Task goal
Repeat every item below word for word, without changing anything.

Excerpted data
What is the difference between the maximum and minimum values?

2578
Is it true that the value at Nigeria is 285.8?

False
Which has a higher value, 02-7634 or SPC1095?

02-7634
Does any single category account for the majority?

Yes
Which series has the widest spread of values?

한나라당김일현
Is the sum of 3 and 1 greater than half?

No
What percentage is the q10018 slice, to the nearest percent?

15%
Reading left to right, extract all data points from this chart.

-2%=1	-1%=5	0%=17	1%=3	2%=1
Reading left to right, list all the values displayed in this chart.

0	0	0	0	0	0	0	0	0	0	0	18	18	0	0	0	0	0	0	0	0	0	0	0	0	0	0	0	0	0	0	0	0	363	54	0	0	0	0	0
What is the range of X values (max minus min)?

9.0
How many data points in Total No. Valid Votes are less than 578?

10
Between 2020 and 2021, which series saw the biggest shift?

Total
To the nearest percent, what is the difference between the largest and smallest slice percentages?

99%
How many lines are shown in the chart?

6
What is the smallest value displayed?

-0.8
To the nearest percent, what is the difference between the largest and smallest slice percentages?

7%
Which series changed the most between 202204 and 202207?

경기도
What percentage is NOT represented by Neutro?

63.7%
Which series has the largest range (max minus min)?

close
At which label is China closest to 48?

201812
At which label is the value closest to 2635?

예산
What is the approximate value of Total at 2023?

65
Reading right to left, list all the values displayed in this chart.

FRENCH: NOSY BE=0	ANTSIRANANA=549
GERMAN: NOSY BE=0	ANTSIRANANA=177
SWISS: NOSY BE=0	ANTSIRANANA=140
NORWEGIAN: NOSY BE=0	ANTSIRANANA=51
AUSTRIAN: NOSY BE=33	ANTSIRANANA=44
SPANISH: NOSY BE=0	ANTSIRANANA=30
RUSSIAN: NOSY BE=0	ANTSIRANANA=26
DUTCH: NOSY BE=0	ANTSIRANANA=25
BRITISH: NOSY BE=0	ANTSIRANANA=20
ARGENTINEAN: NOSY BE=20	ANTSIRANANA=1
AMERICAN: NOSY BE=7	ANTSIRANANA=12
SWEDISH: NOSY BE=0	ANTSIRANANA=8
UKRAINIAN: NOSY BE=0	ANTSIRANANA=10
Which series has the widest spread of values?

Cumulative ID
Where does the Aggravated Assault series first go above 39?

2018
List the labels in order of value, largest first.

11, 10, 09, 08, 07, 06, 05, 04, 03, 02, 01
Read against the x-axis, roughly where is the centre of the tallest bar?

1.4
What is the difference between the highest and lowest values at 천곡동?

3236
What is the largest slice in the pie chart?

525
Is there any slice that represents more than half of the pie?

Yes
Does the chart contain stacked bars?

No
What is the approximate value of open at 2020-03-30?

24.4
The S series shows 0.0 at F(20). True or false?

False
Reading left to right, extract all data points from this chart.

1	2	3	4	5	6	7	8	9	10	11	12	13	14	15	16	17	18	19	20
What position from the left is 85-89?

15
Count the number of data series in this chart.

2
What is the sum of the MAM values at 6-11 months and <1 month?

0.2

Output below
What is the difference between the maximum and minimum values?

2578
Is it true that the value at Nigeria is 285.8?

False
Which has a higher value, 02-7634 or SPC1095?

02-7634
Does any single category account for the majority?

Yes
Which series has the widest spread of values?

한나라당김일현
Is the sum of 3 and 1 greater than half?

No
What percentage is the q10018 slice, to the nearest percent?

15%
Reading left to right, extract all data points from this chart.

-2%=1	-1%=5	0%=17	1%=3	2%=1
Reading left to right, list all the values displayed in this chart.

0	0	0	0	0	0	0	0	0	0	0	18	18	0	0	0	0	0	0	0	0	0	0	0	0	0	0	0	0	0	0	0	0	363	54	0	0	0	0	0
What is the range of X values (max minus min)?

9.0
How many data points in Total No. Valid Votes are less than 578?

10
Between 2020 and 2021, which series saw the biggest shift?

Total
To the nearest percent, what is the difference between the largest and smallest slice percentages?

99%
How many lines are shown in the chart?

6
What is the smallest value displayed?

-0.8
To the nearest percent, what is the difference between the largest and smallest slice percentages?

7%
Which series changed the most between 202204 and 202207?

경기도
What percentage is NOT represented by Neutro?

63.7%
Which series has the largest range (max minus min)?

close
At which label is China closest to 48?

201812
At which label is the value closest to 2635?

예산
What is the approximate value of Total at 2023?

65
Reading right to left, list all the values displayed in this chart.

FRENCH: NOSY BE=0	ANTSIRANANA=549
GERMAN: NOSY BE=0	ANTSIRANANA=177
SWISS: NOSY BE=0	ANTSIRANANA=140
NORWEGIAN: NOSY BE=0	ANTSIRANANA=51
AUSTRIAN: NOSY BE=33	ANTSIRANANA=44
SPANISH: NOSY BE=0	ANTSIRANANA=30
RUSSIAN: NOSY BE=0	ANTSIRANANA=26
DUTCH: NOSY BE=0	ANTSIRANANA=25
BRITISH: NOSY BE=0	ANTSIRANANA=20
ARGENTINEAN: NOSY BE=20	ANTSIRANANA=1
AMERICAN: NOSY BE=7	ANTSIRANANA=12
SWEDISH: NOSY BE=0	ANTSIRANANA=8
UKRAINIAN: NOSY BE=0	ANTSIRANANA=10
Which series has the widest spread of values?

Cumulative ID
Where does the Aggravated Assault series first go above 39?

2018
List the labels in order of value, largest first.

11, 10, 09, 08, 07, 06, 05, 04, 03, 02, 01
Read against the x-axis, roughly where is the centre of the tallest bar?

1.4
What is the difference between the highest and lowest values at 천곡동?

3236
What is the largest slice in the pie chart?

525
Is there any slice that represents more than half of the pie?

Yes
Does the chart contain stacked bars?

No
What is the approximate value of open at 2020-03-30?

24.4
The S series shows 0.0 at F(20). True or false?

False
Reading left to right, extract all data points from this chart.

1	2	3	4	5	6	7	8	9	10	11	12	13	14	15	16	17	18	19	20
What position from the left is 85-89?

15
Count the number of data series in this chart.

2
What is the sum of the MAM values at 6-11 months and <1 month?

0.2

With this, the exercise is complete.